Actualisation des connaissances sur la régulation de la glycémie et les démarches thérapeutiques (nouveaux médicaments).

Intervenant : Dr Dominique HILLAIRE-BUYS, chef de service en Pharmacologie au CHU de Montpellier

Généralités sur les diabètes sucrés

Les diabètes sucrés correspondent à une hyperglycémie chronique définie par l’OMS selon les critères suivant :

Glycémie à jeun > 1,26 g/L à 2 reprises

Glycémie > 2 g/L, quelque soit l’heure

Glycémie > 2g/L, 2 heures après une charge de 75 g de glucose

L’hyperglycémie postprandiale est repérée plus précocement que l’hyperglycémie à jeun

Les principaux mécanismes conduisant au diabète sont résumés par le diagramme suivant :

schéma à voir dans le bulletin régional

Le taux de l’hémoglobine glyquée Hba1c augmente avec la glycémie, si cette valeur dépasse 6 % le diabète est avéré. Pour toute réduction de 1 % de Hba1C, la mortalité liée au diabète est diminuée de 21 %.

Diabète de Type1

10 à 15 % des diabétiques, 7 nouveaux cas pour 100000 Français

Ces malades n’ont pas de cellules β et sont traités par des injections de l’insuline

Diabète de type 2

C’est une épidémie : 3% des habitants en France, c’est à dire 2,5 millions de patients et 500 à 800 000 diabétiques qui s’ignorent.
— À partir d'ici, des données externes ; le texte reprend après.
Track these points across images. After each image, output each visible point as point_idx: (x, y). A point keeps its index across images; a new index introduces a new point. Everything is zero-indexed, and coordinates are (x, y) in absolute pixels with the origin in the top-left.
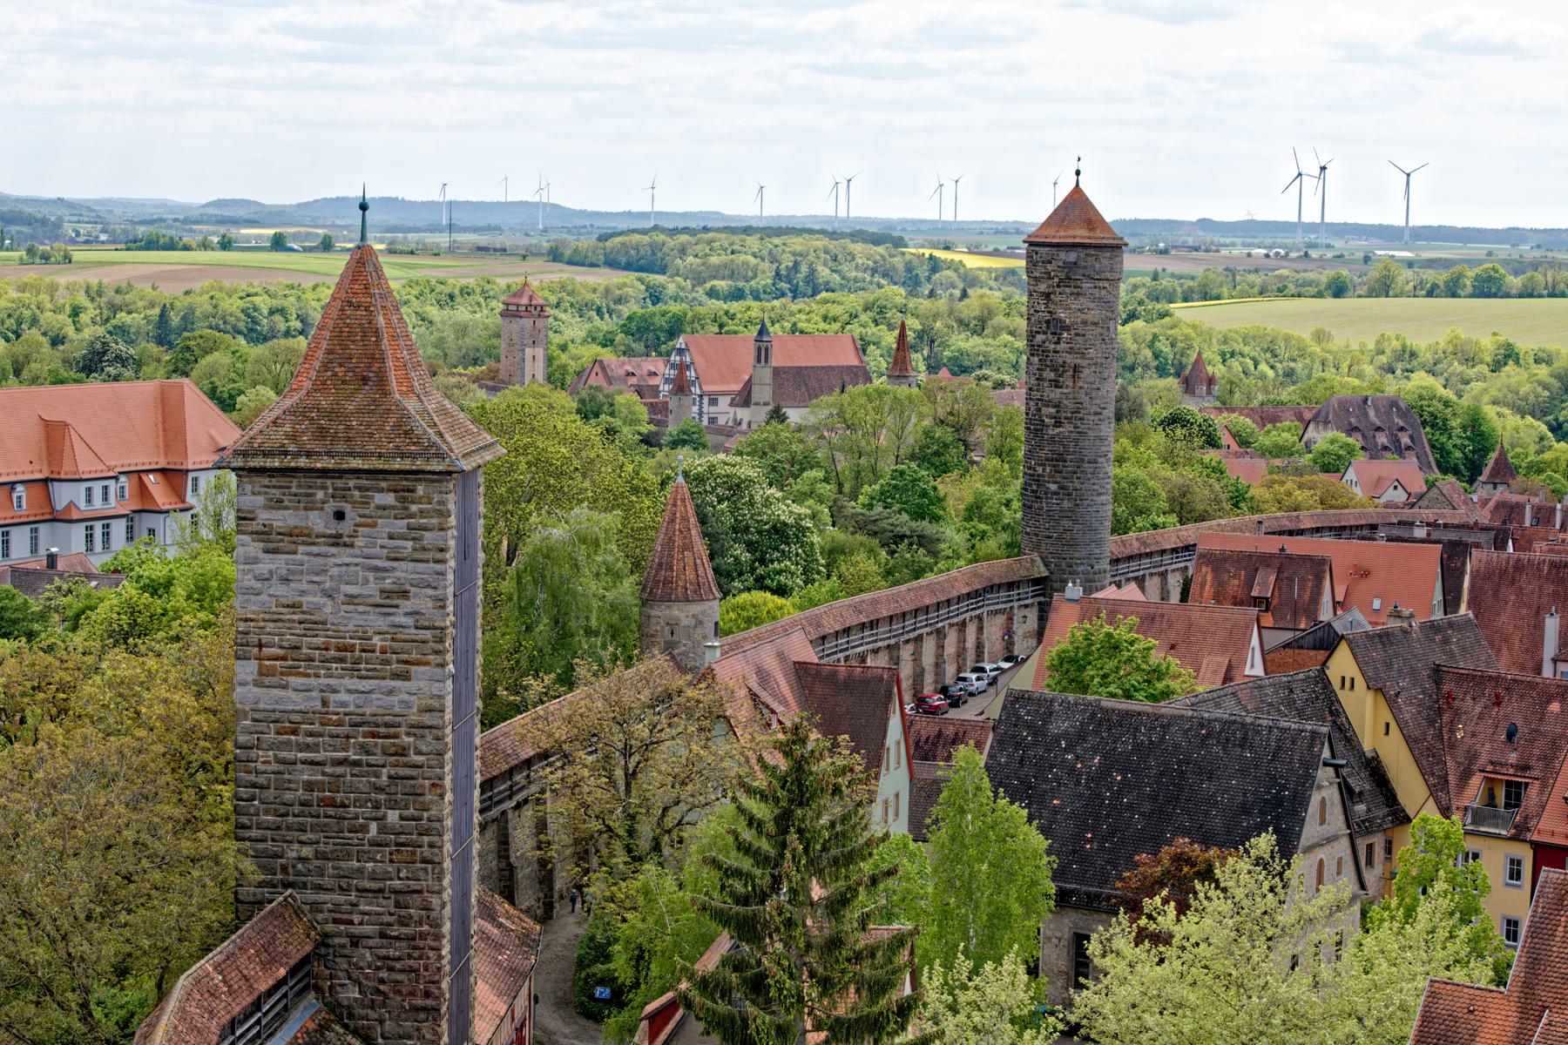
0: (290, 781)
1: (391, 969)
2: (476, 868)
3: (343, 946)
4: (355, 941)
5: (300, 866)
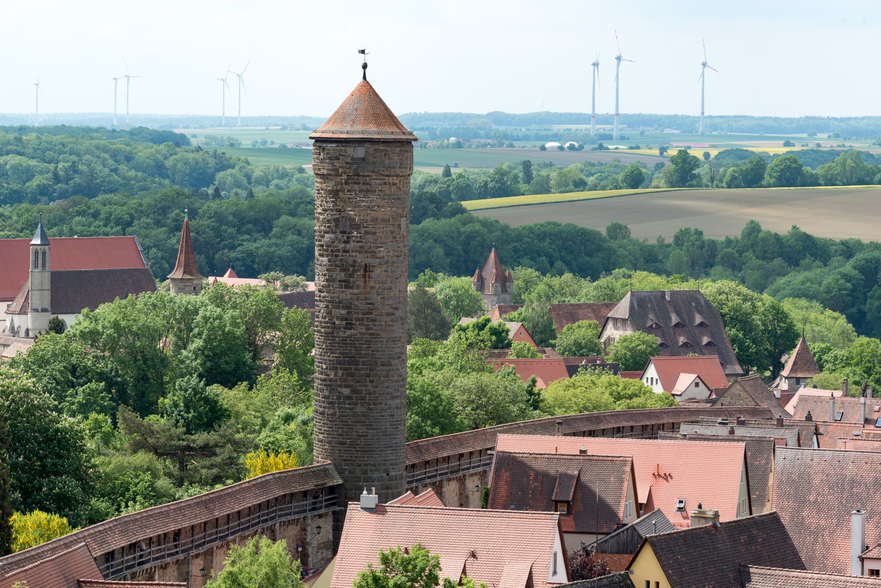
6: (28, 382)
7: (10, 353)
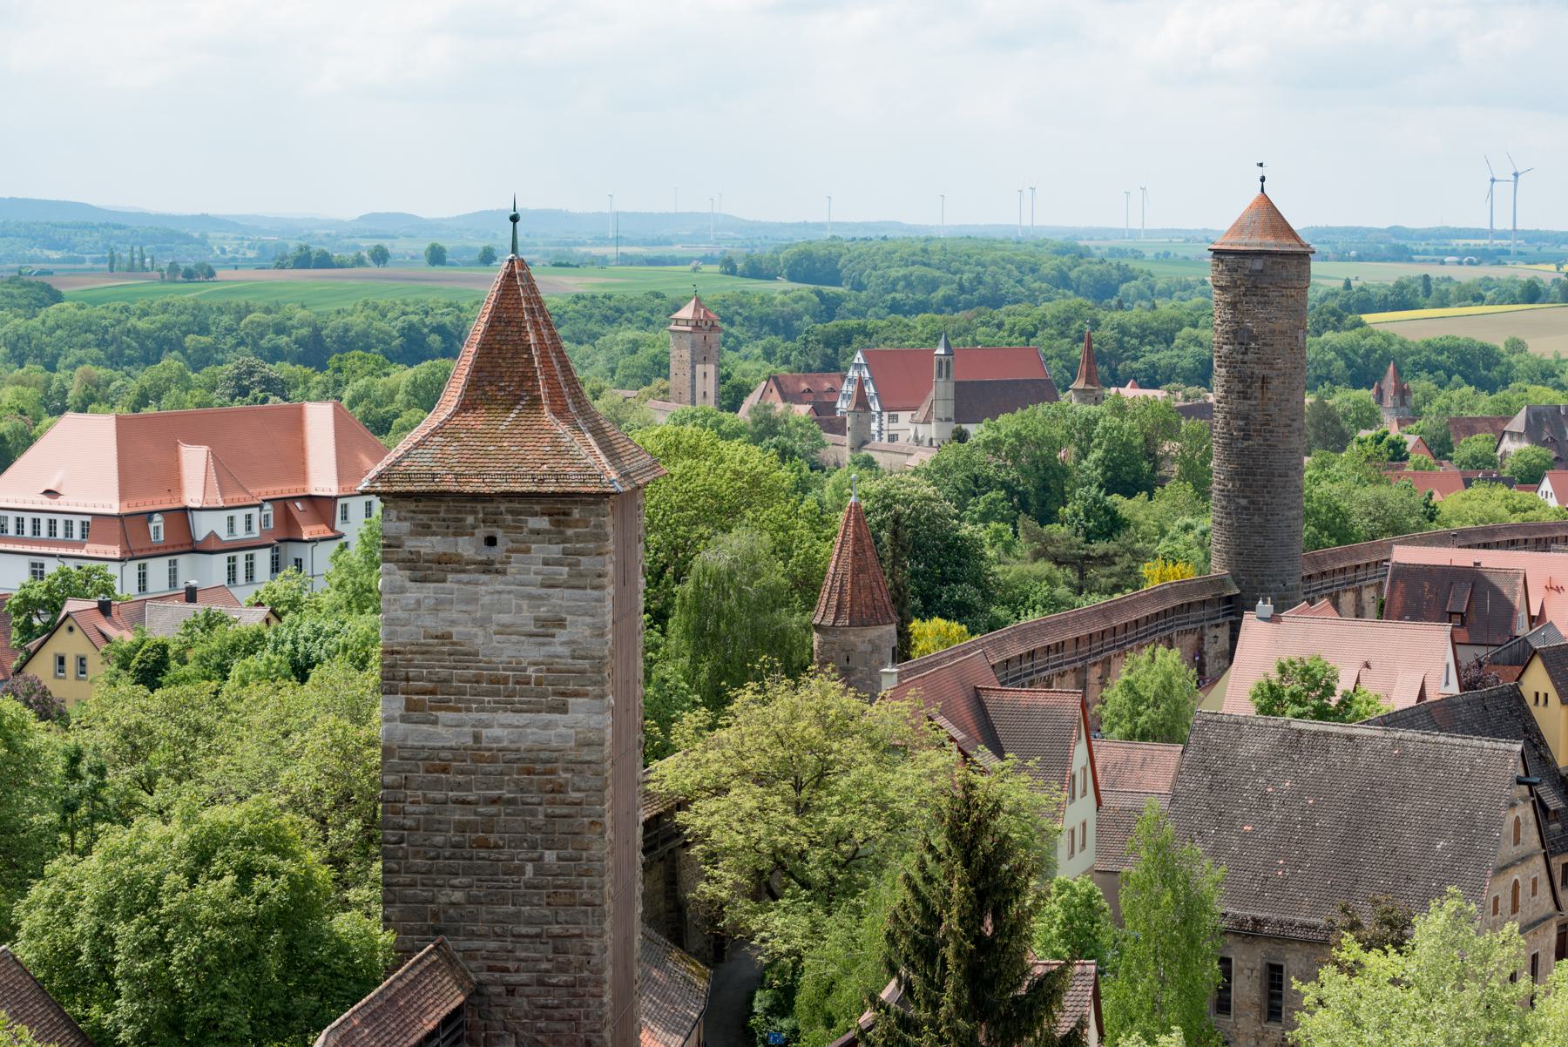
0: (440, 822)
1: (549, 1018)
2: (640, 910)
3: (499, 995)
4: (511, 990)
5: (451, 911)
6: (930, 491)
7: (913, 462)
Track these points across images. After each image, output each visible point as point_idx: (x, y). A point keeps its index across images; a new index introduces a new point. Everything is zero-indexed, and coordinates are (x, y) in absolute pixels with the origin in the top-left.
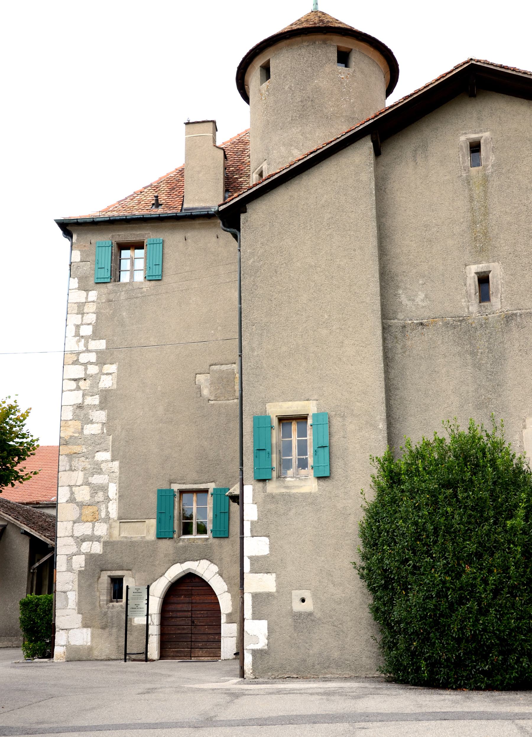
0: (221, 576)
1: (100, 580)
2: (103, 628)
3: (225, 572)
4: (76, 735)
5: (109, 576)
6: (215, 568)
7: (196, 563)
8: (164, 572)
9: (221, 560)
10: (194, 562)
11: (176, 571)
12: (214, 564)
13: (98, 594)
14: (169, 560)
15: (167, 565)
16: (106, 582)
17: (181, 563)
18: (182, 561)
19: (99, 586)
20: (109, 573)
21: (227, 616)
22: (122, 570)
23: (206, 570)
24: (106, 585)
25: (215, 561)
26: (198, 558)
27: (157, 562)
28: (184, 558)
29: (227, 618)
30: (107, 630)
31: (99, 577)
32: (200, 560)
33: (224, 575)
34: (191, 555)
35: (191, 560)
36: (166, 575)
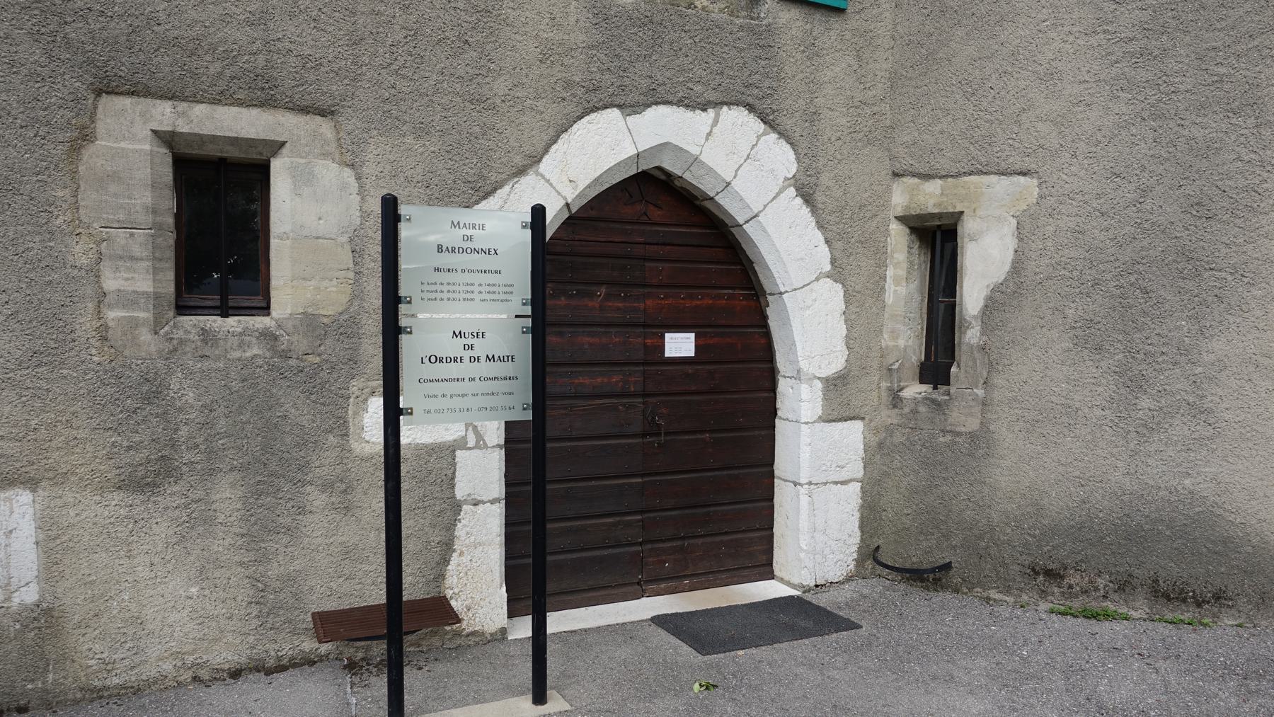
0: (808, 199)
1: (94, 158)
2: (144, 481)
3: (825, 179)
4: (1122, 684)
5: (167, 139)
6: (780, 158)
7: (703, 119)
8: (540, 146)
9: (812, 117)
10: (689, 114)
11: (588, 155)
12: (782, 135)
13: (80, 253)
14: (569, 84)
15: (571, 108)
16: (143, 172)
17: (631, 108)
18: (632, 98)
19: (89, 197)
20: (165, 115)
21: (826, 391)
22: (268, 103)
23: (740, 162)
24: (144, 198)
25: (787, 123)
26: (712, 96)
27: (501, 86)
28: (644, 83)
29: (826, 398)
30: (173, 495)
31: (85, 136)
32: (717, 104)
33: (819, 197)
34: (682, 70)
35: (679, 103)
36: (546, 165)
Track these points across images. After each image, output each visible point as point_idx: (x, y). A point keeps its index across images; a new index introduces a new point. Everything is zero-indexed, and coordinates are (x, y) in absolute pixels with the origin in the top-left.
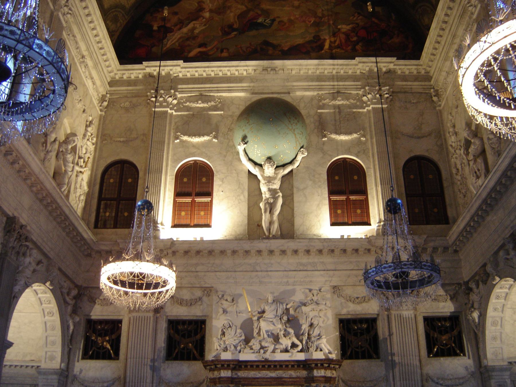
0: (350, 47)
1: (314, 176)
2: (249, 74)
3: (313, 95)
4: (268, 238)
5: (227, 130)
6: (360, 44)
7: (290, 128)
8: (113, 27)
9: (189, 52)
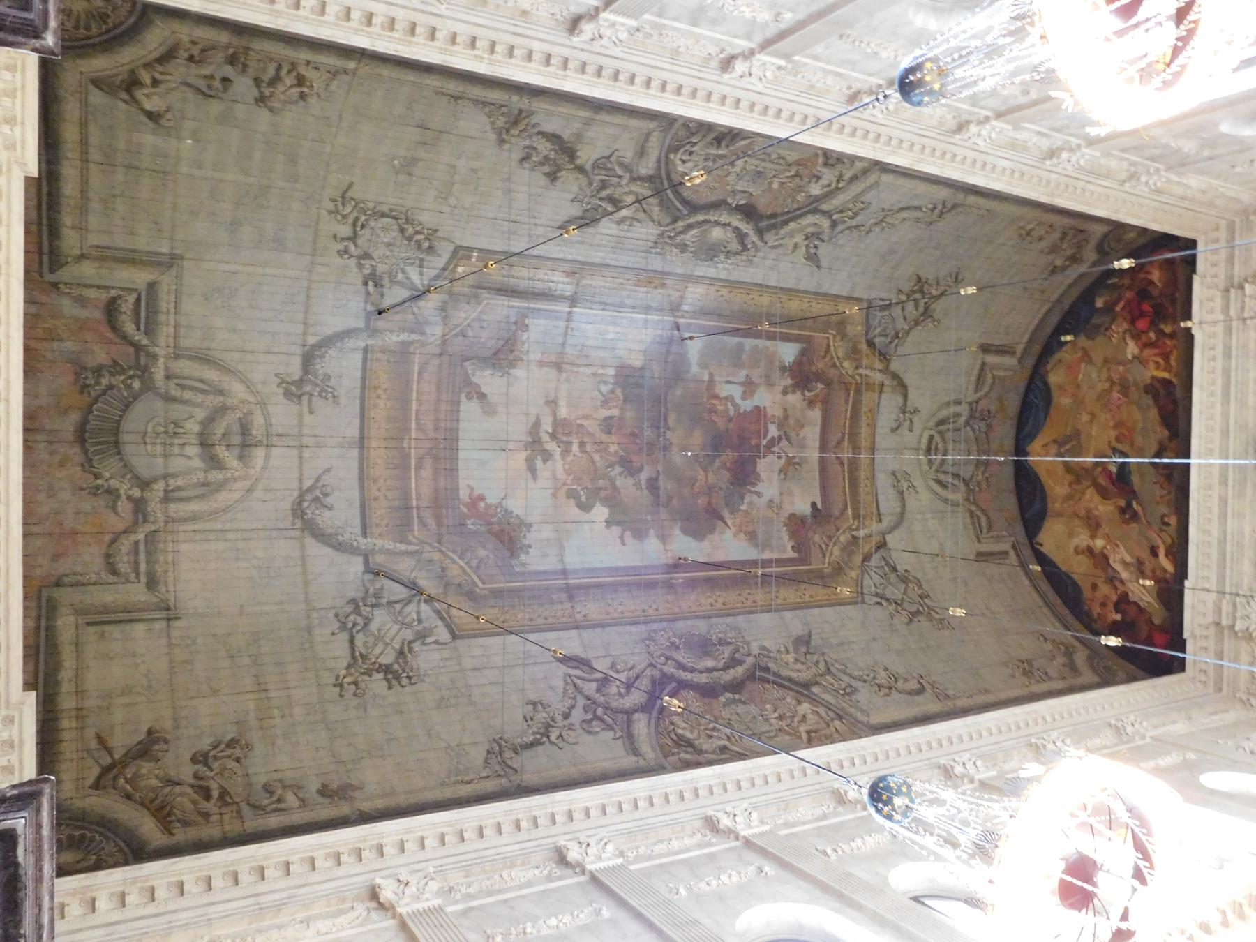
0: (1168, 342)
6: (1162, 326)
8: (1121, 675)
9: (1165, 571)
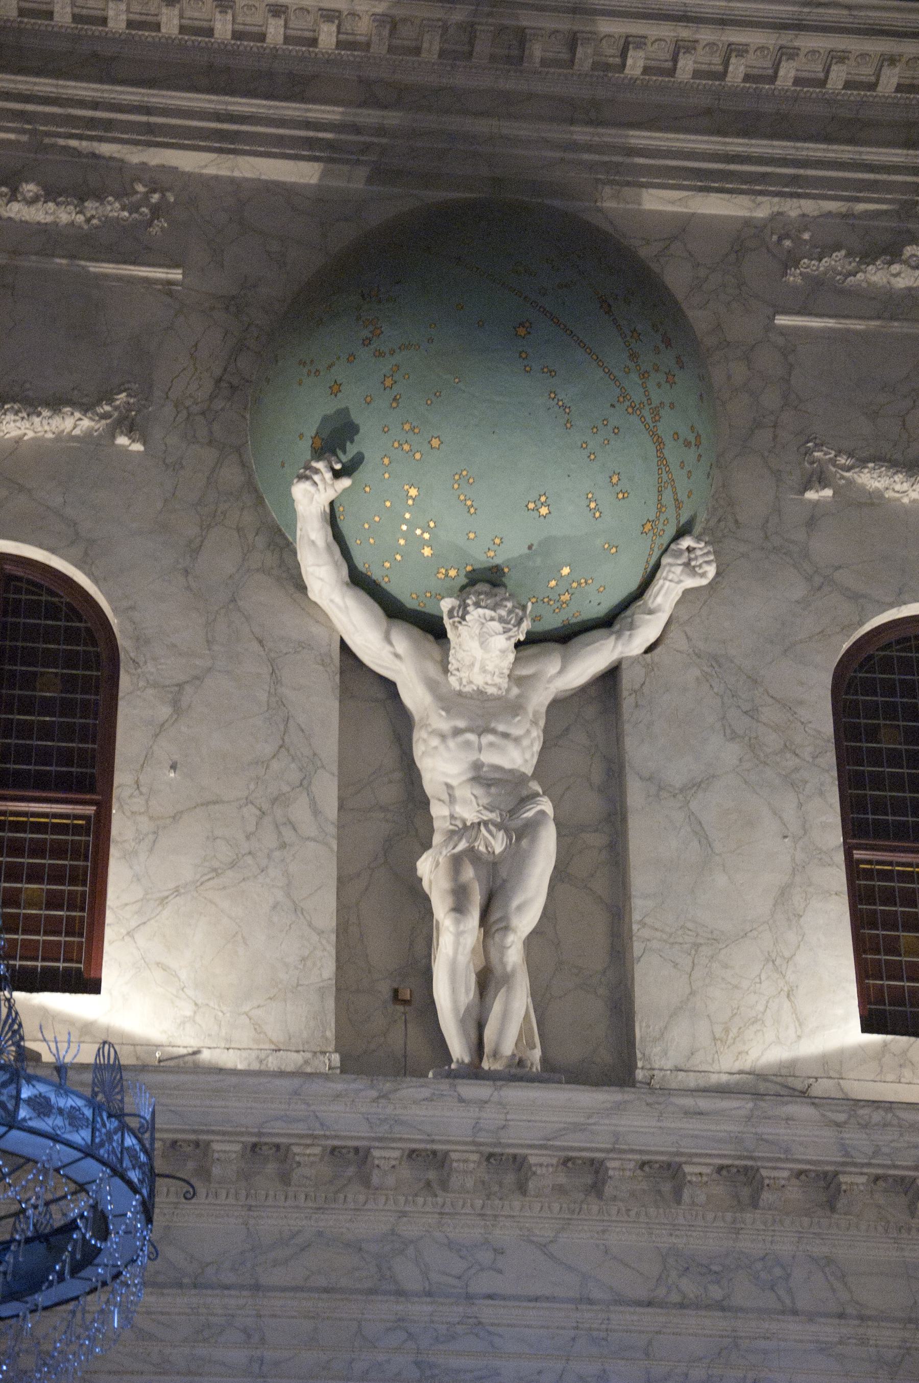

Ce diabète de type 2 est l’association d’une insulinorésistance et d’une dégradation de la fonction βcéllulaire pancréatique. 92% des diabétiques de type 2 sont insulinorésistants.

Causes et symptômes associés au diabète de type 2 :

Facteurs génétiques

Facteurs environnementaux : régime alimentaire et manque d’exercice

Obésité abdominale (périmètre abdominal > 102 chez l’homme et > 88 cm chez la femme)

Glycémie à jeun > 1,1 g/L

Pression artérielle > 130-80 mm Hg

HDL-cholestérol : < 0,4 g/L chez l’homme & 0,5 g/l chez la femme

Triglycérides > 1,5 g/L

Les cellules β sensibles à la glycémie sont au centre des ilots de Langerhans et réagissent plus rapidement que les cellules α périphériques, le glucagon intervient plus tard que l’insuline.

La somatostatine arrête la stimulation des cellules α et β et chez certains diabétiques, la somatostatine n’agit plus et le glucagon est trop secrété.

L’hyperglycémie peut être due à une dérégulation au niveau du foie avec une diminution de la glycogénèse et une augmentation de la glycogénolyse.

Les incrétines sont des hormones intestinales stimulants la synthèse d’insuline :

GLP-1 : glucagon like peptide 1

GIP : glucose-dépendant insulinotropique peptide.

Chez les patients souffrant de diabète de type 2, il y a une faible réponse à l’incrètine des cellules β, et diminution de la libération de l’insuline.

Schémas à voir dans le bulletin régional

Rôles glucorégulateur de la GLP1 chez l’Homme

Pour soigner le diabète de type 2 ; différents médicaments sont prescrits :

Les biguanides (metformine) diminuant l’insuline résistance au niveau musculaire et inhibant la production du glucose hépatique

Les sulfamides stimulant la sécrétion d’insuline

Analogues de la GLP1

Insuline

Le docteur Hillaire-Buys nous a rappelé qu’il était parfois difficile de faire la part entre les bénéfices apportés par un médicament et ses effets secondaires.